EXERCISES TO COMPLETE:
1. From the knitting blog post, give again the passage between "Monday, September 28, 2009" and "it was not.", inclusive.
2. Answer these questions using the knitting blog post.
(a) Which yarn did the writer find in the stash and compare to a kid who is never chosen for a team?
(b) In what color was the Lorna's sock yarn that turned out to be the perfect companion for the tweed?
(c) What color did the writer take for the gusset?
3. Finish out the next part of the knitting blog post, picking up after its last sentence.

PAGE EXCERPT:
========

Monday, September 28, 2009

A Lesson or Two

Thank you for all your kind comments on the baby jacket. I'm still working on the pattern as there are all sorts of knitting manoeuvrings in it - I try my best to get them right and that takes lots of time.

All my knitting life this past week was around the little jacket and the sock yarn stash gave me a lesson ore two.

I thought that I knew my stash through and through and was aware of its possibilities. Choosing the right combination for the jacket number II should be easy, I thought. But it was not.

The jacket has vertical striping and that is very important feature in it.

I picked my first combination with my left hand and the result was that I lost all the vertical striping. There was no rhythm and the fabric was just a blurred combination of color that worked together well but did not bring out the best in the pattern.

For the second combination I chose two opposites, I decided to underline the striping and used deep and full colors and they ended up fighting, the outcome was hard and bold and cold and certainly not suitable for a baby cloth.

I realized that I had a problem and that it was time for a time-out with the stash, time to start looking and understanding. Okey, so I needed to have an interesting striping pattern.

I found this Trekking Tweed from the stash; it is not beautiful or cute. It was yarn that has been staring at me from the stash for a while, and somehow I felt that this yarn was like a kid that is never chosen for a team. When I got this picture in my head, I could not get rid of it and I started to feel sorry for the poor yarn. I just could not put it back, it definitely was his turn to play at last.
At first I though that it is greenish and quite dirty and so it needed something to make it cleaner - if you see what I mean. It needed a wash. I tried pale greens and blues - no, nothing worked until I came across some Lorna's sock yarn in color chino and that was the perfect companion for the tweed.By this time I was so tired of looking at the yarns that for the gusset color I took the first red that I came across - a safe choice. I decided that it was good enough, one had to draw a line at some point and get to knitting. And I knit on, not too happy, something was still off. The whole time I kept thinking of yellow. I was missing yellow, longing for it and made up my mind to use some yellow for the embroidery. But why was I thinking of yellow? Maybe it was the amount of yellow in the yard that was playing a trick on me. All the birch trees outside were dressed in golden glowing yellow.

========

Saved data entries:
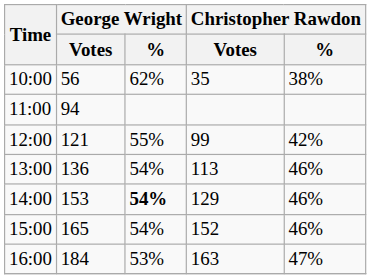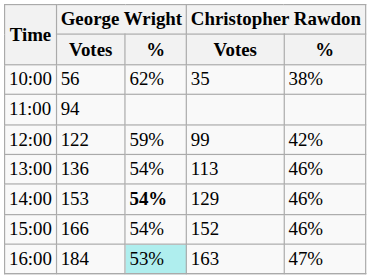12:00 | George Wright / Votes: 121 -> 122
12:00 | George Wright / %: 55% -> 59%
15:00 | George Wright / Votes: 165 -> 166
16:00 | George Wright / %: no background -> paleturquoise background
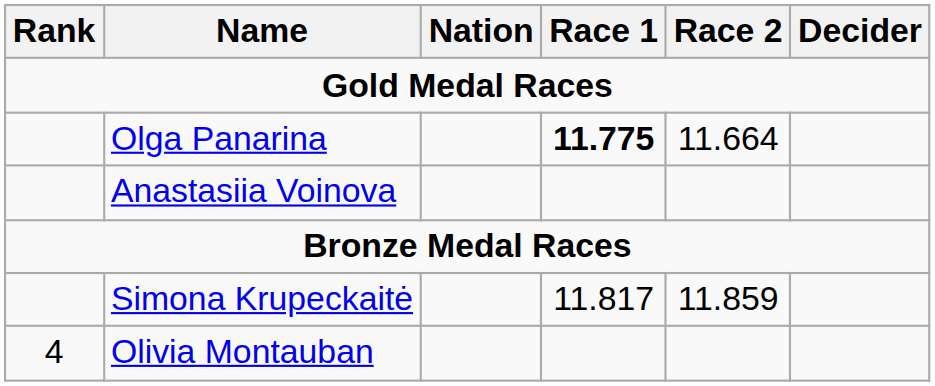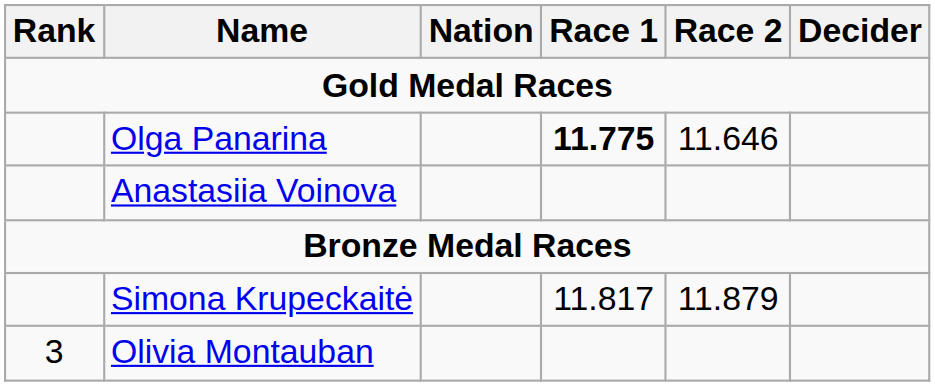Olga Panarina | Race 2: 11.664 -> 11.646
Simona Krupeckaitė | Race 2: 11.859 -> 11.879
Olivia Montauban | Rank: 4 -> 3
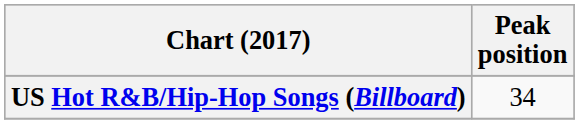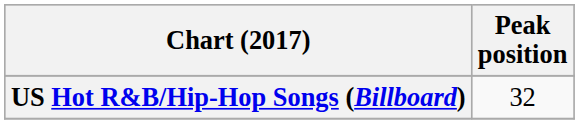US Hot R&B/Hip-Hop Songs (Billboard) | Peak position: 34 -> 32
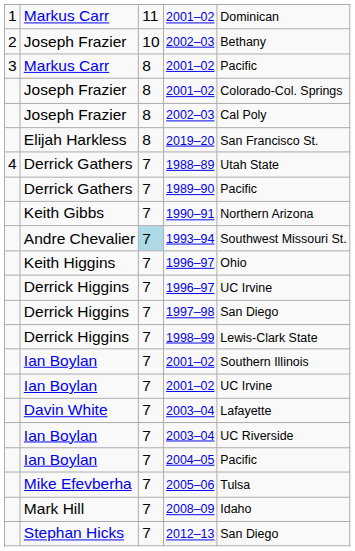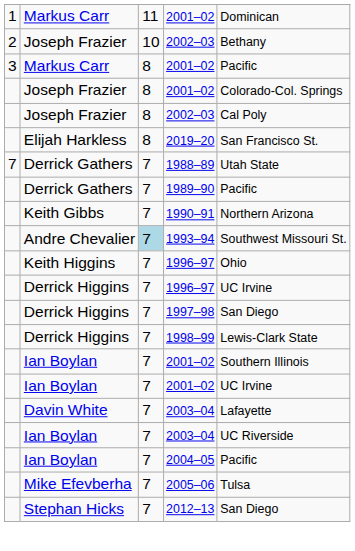1988–89 | column 1: 4 -> 7
- row: Mark Hill | 7 | 2008–09 | Idaho
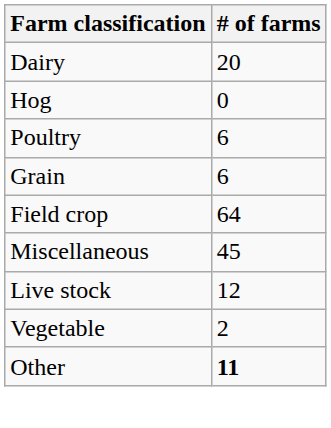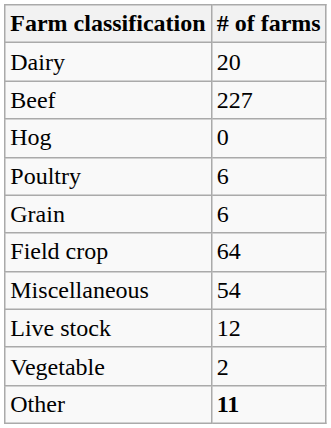+ row: Beef | 227
Miscellaneous | # of farms: 45 -> 54
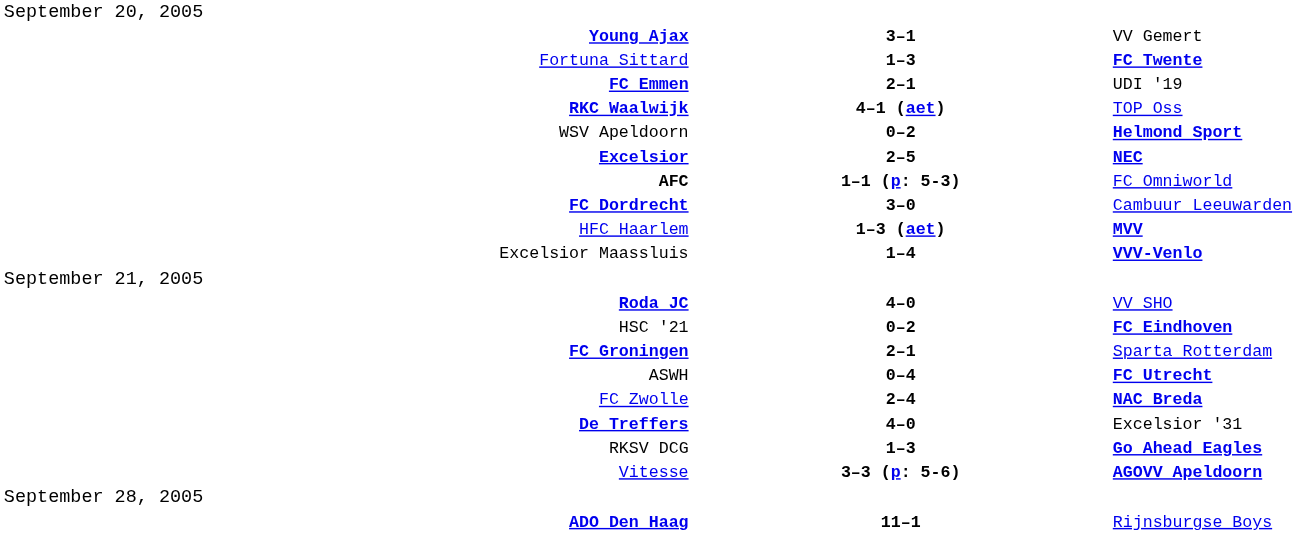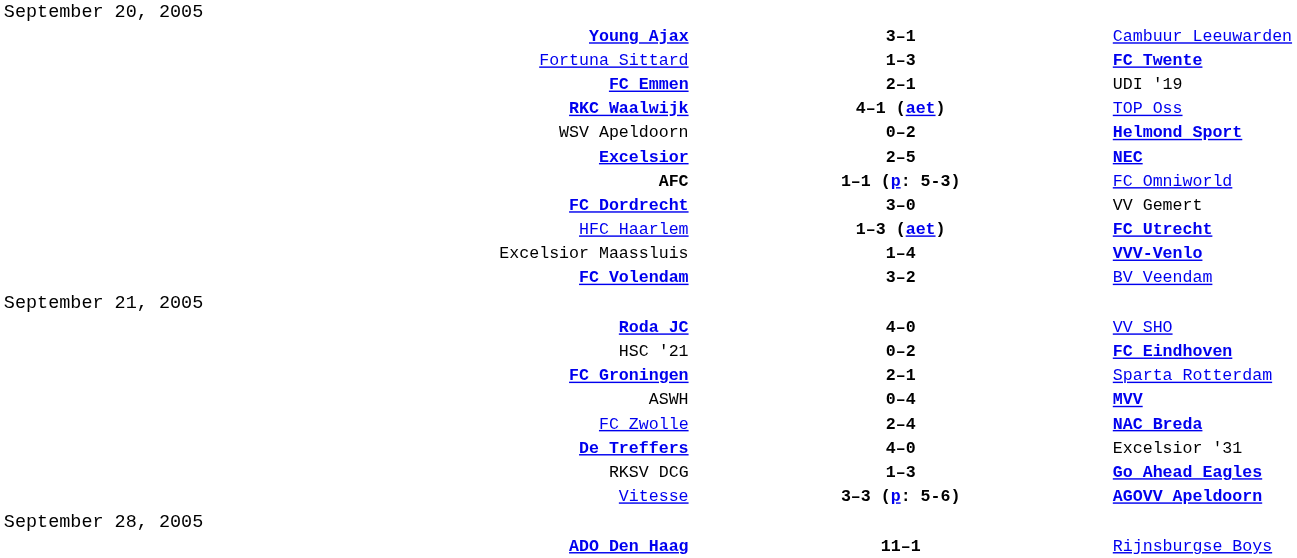Young Ajax | column 3: VV Gemert -> Cambuur Leeuwarden
FC Dordrecht | column 3: Cambuur Leeuwarden -> VV Gemert
HFC Haarlem | column 3: MVV -> FC Utrecht
+ row: FC Volendam | 3–2 | BV Veendam
ASWH | column 3: FC Utrecht -> MVV
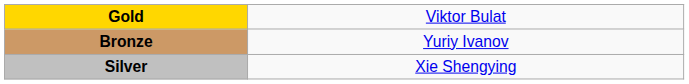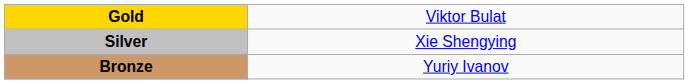rows swapped: Silver <-> Bronze
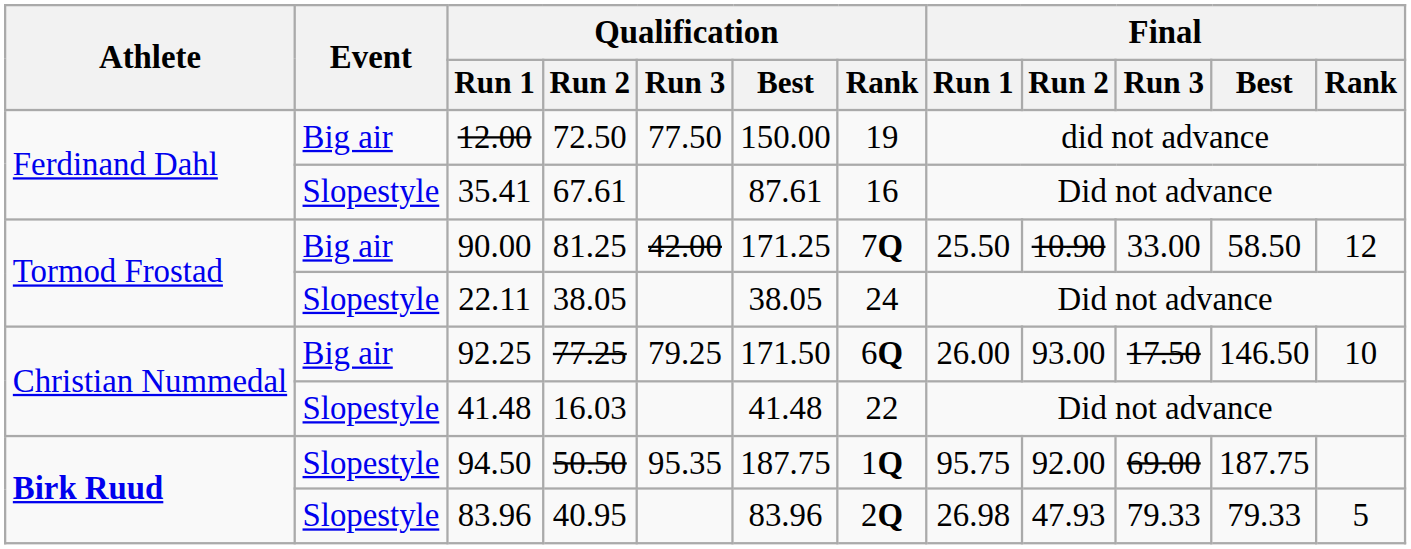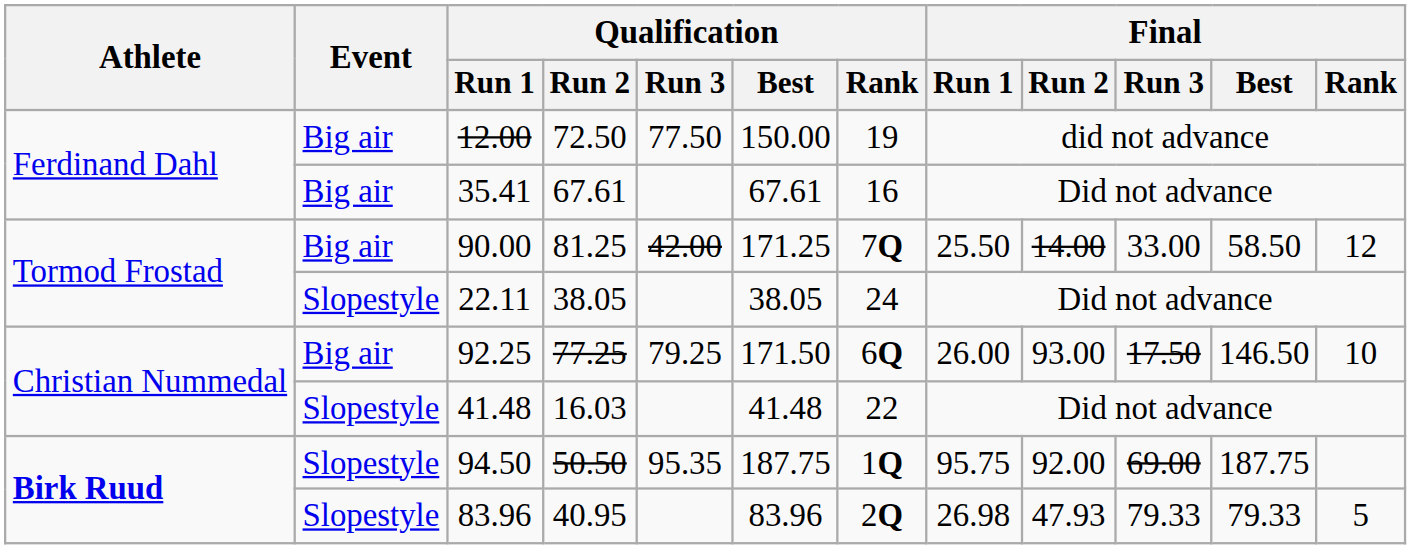35.41 | Event: Slopestyle -> Big air
35.41 | Qualification / Best: 87.61 -> 67.61
90.00 | Final / Run 2: 10.90 -> 14.00
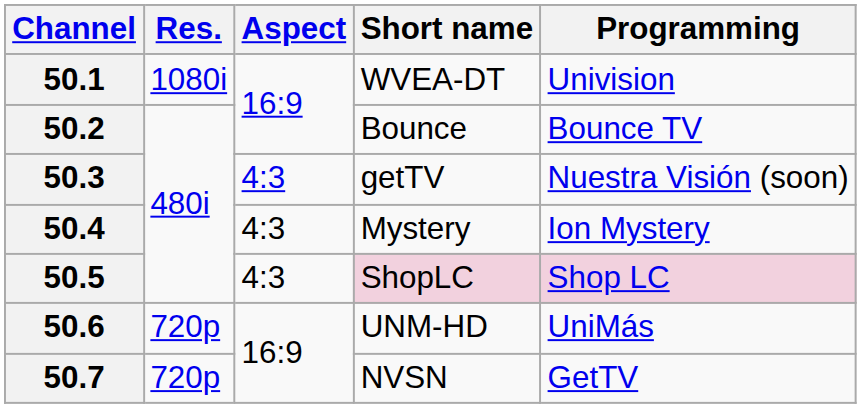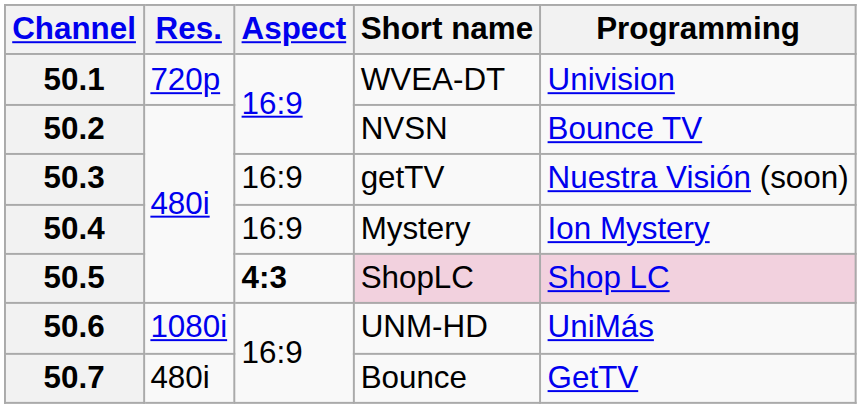50.1 | Res.: 1080i -> 720p
50.2 | Short name: Bounce -> NVSN
50.3 | Aspect: 4:3 -> 16:9
50.4 | Aspect: 4:3 -> 16:9
50.5 | Aspect: normal -> bold
50.6 | Res.: 720p -> 1080i
50.7 | Res.: 720p -> 480i
50.7 | Short name: NVSN -> Bounce
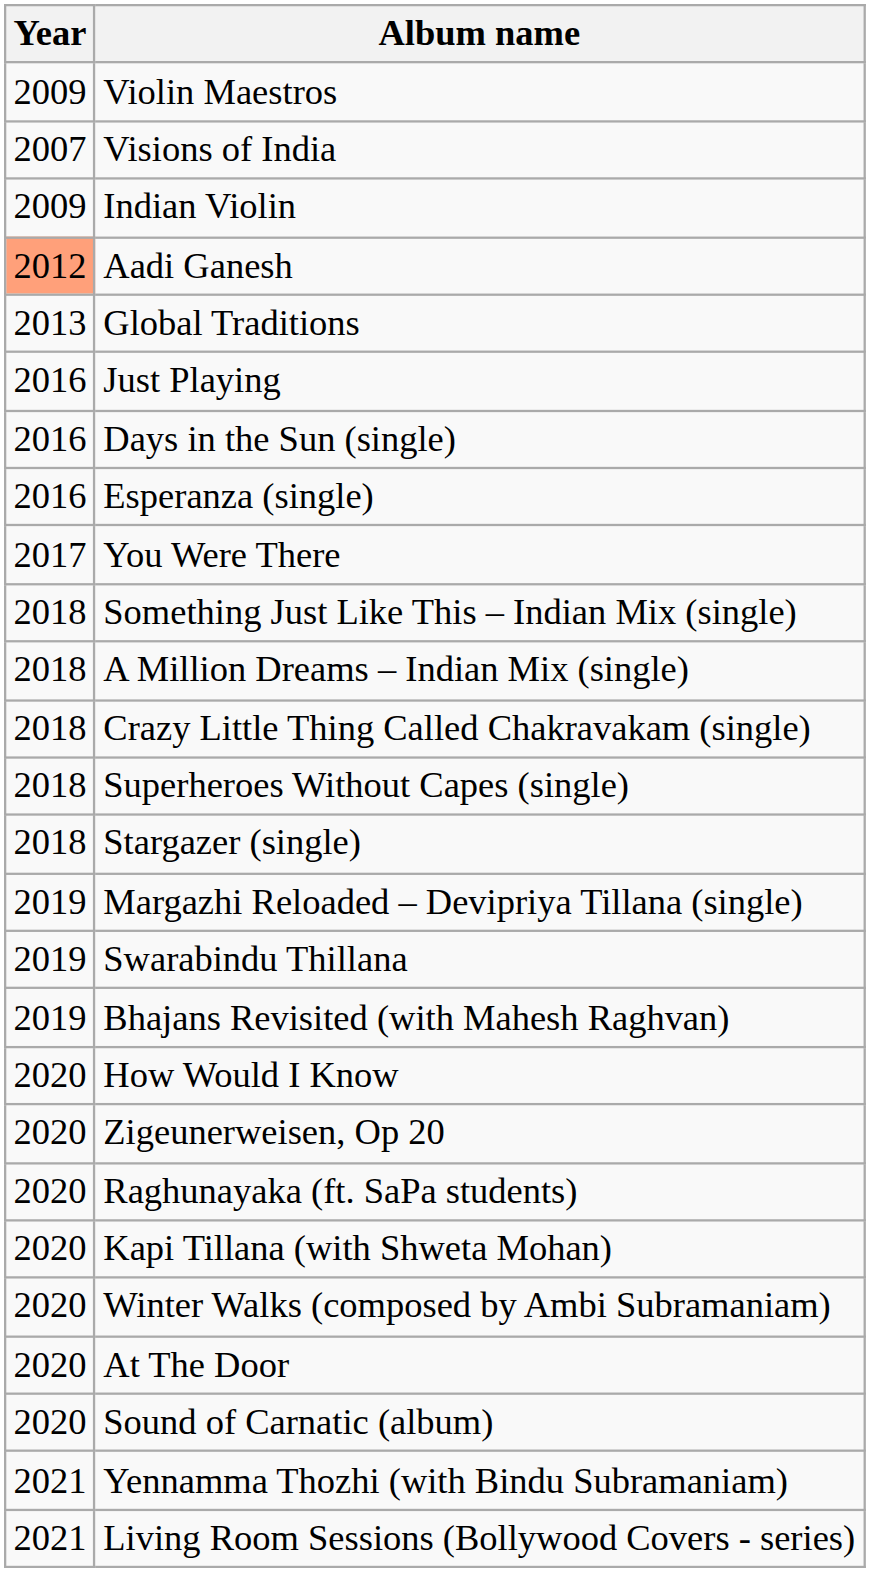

========

EXPECTED OUTPUTS:
1.
Monday, September 28, 2009

A Lesson or Two

Thank you for all your kind comments on the baby jacket. I'm still working on the pattern as there are all sorts of knitting manoeuvrings in it - I try my best to get them right and that takes lots of time.

All my knitting life this past week was around the little jacket and the sock yarn stash gave me a lesson ore two.

I thought that I knew my stash through and through and was aware of its possibilities. Choosing the right combination for the jacket number II should be easy, I thought. But it was not.

2.
(a) Trekking Tweed
(b) Chino
(c) Red

3.
Then the tweed yarn showed me his true color. It was not green, it was more like a member of the pale violets. I took the yarn outside and spent a long time looking at it and sure enough, there was plenty of violet. No wonder I was longing for yellow, my eye was searching for the contrasting color. The red was out and some violet for the gussets was in. Lesson number one was about looking and seeing.
Lesson two was about the quality of the yarn. I don't know how did I escape from the fact that there are BIG differences in sock yarns, even when the fiber content is the same. I have thought of my sock yarns only as sock yarns as they did not even count as a part of the stash. But there is huge variety in them and this group is very fascinating and refreshing. Less than few weeks ago I tried my best to stay away from the self-striping and variegated wonders thinking that they were not my cake but today all I search and look for are these sock yarns. There really is a world of them.

Lorna's and this Trekking felt quite similar when being knit, they felt a bit like cotton even, smooth and soft but with lots of strength. The nylon contend is 25% in Trekking while in Lorna's it is 20%. When knitting these two as a couple I had to concentrate on making even fabric, they were not forgiving, but they behaved beautifully as long as I knew what I was doing. I knit the gussets with Araucania Ranco, totally different from Trekking, even though the fiber content is the same. Ranco felt woollier and more forgiving.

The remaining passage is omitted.